Now, we’re not here to go into how we get from Total Qualmage in Old English to the contemporary caffeine-free, ‘I have qualms about speeding in a school zone.” I am only here to suggest a very simple idea: Qualms, even the weak sister, milk toast, Disney-rated variety that we have today, are in fact very good for us.
Qualms are good for us in the simple matters of practical life. It’s only natural to have qualms before making any kind of big decision—such as choosing a major, buying a house or a car, contemplating a life partner for marriage, selecting the proper shoes to properly accessorize one’s outfit. These are big decisions and it’s only natural that something inside us sort of gasp and say, “Hold on here just one minute! Am I doing the right thing? What if someone else has the same pair of shoes? That would be a complete disaster! ”
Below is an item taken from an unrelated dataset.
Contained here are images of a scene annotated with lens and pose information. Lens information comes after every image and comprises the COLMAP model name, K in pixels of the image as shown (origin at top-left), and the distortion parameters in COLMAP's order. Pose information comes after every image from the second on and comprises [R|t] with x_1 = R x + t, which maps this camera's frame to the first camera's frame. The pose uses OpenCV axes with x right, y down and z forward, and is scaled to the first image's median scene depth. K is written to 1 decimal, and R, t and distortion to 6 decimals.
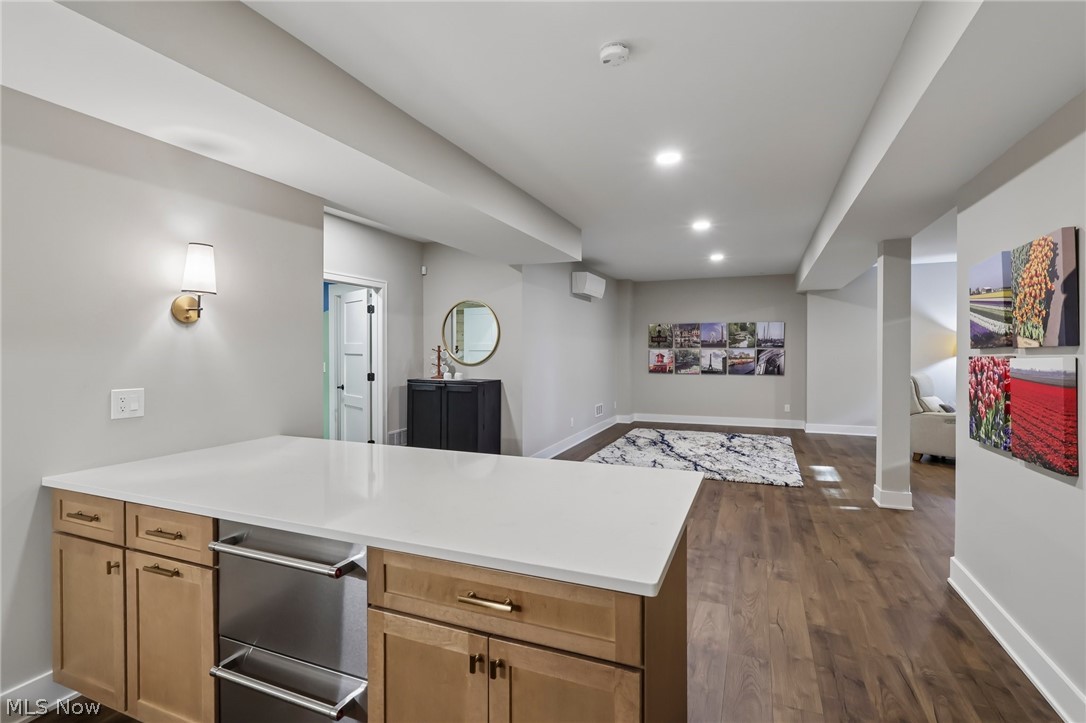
lens RADIAL K [[518.6, 0, 541.6], [0, 518.6, 358.5], [0, 0, 1]] dist [0.000832, 0.001227]
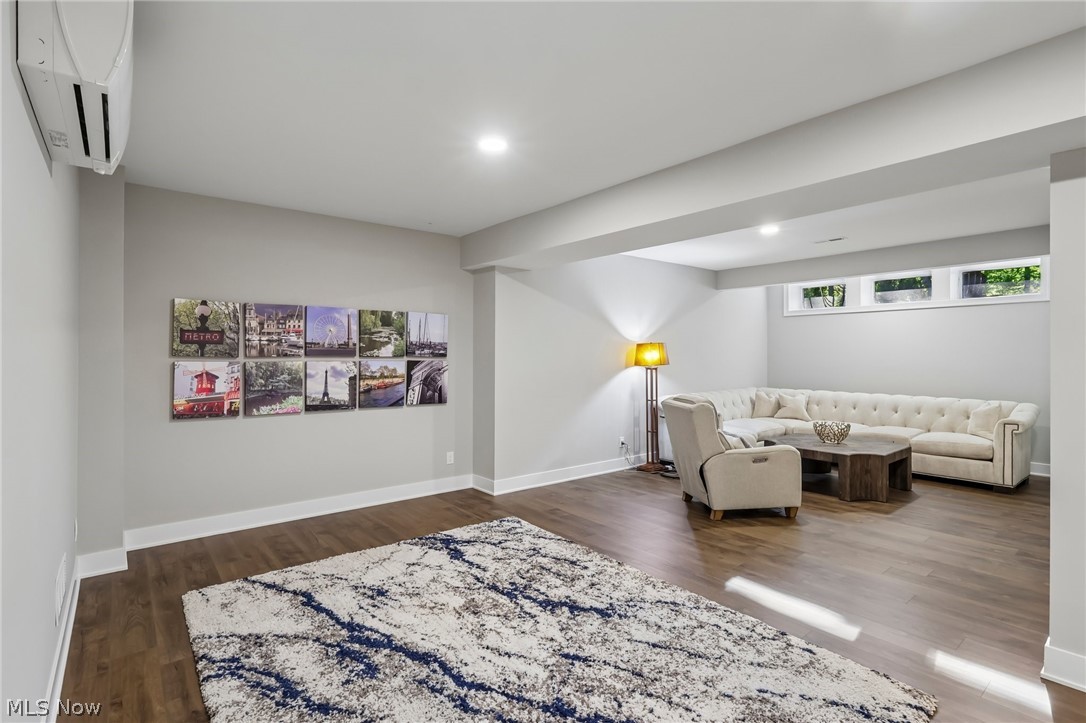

The Qualm Before the Storm.
Qualms are good for other things not quite so dramatic. For instance, diet. If I have eaten Mexican three times this week, pizza twice and chili dogs at least once for breakfast, I may register a qualm or two before visiting the ice cream dispenser in the Deacon Jones Dining Hall. A properly placed qualm in that case might just save my roommate’s life.
Qualms can be useful in matters of faith as well. For instance, a qualm or two might be helpful before we misappropriate whatever we hear in the marketplace of belief. I vividly recall a particularly powerful message in Vacation Bible School about faith the size of a mustard seed that gives one the power to move mountains. Afterwards, we went to McDonalds for lunch and in the restroom there I devoted myself diligently to trying to move the garbage can with faith alone…. They had showed us just how big a mustard seed was and I was certain I had that much faith or more. Only it didn’t seem to work on the garbage can. Maybe it only worked on mountains. Anyway, I left the restroom crushed and convinced that I lacked any faith worth mentioning. Major Qualmage.
In the culture today, and just as much or more in our Christian subculture, we are asked to believe a great many things. And many wonderful and good folks take those things as they are, dished up with brightly colored sprinkles and slick presentation, and they go back again and again to the ice cream dispenser of commercial Christendom … without a qualm, without a thought, without a moment to pause or reflect on either the quality or the truth of what is being peddled. In Acts Chapter 8, Apostles Peter and John had qualms about a man who offered them money for the power to give spiritual gifts to the masses. Peter’s response to that man was both gentle and understanding. He said, “May your money perish with you!”
For more on this topic, Google, “Simony.”
In conclusion, I could tie a nice little positive bow on this, quote something about clinging to “that which is good,” “if there’s any virtue” and all that … but that would ruin the tone of my talk. You’ve heard those things many times before and can quote them by heart, and if you would like me to pause for a moment of silence so you can do that right now I will.
Instead, I will conclude by saying this: Respect the Qualm. Love the Qualm. Embrace the Qualm. Accept the Qualm. Praise the Qualm.
Because you never know when you will be called upon … to select the right pair of shoes.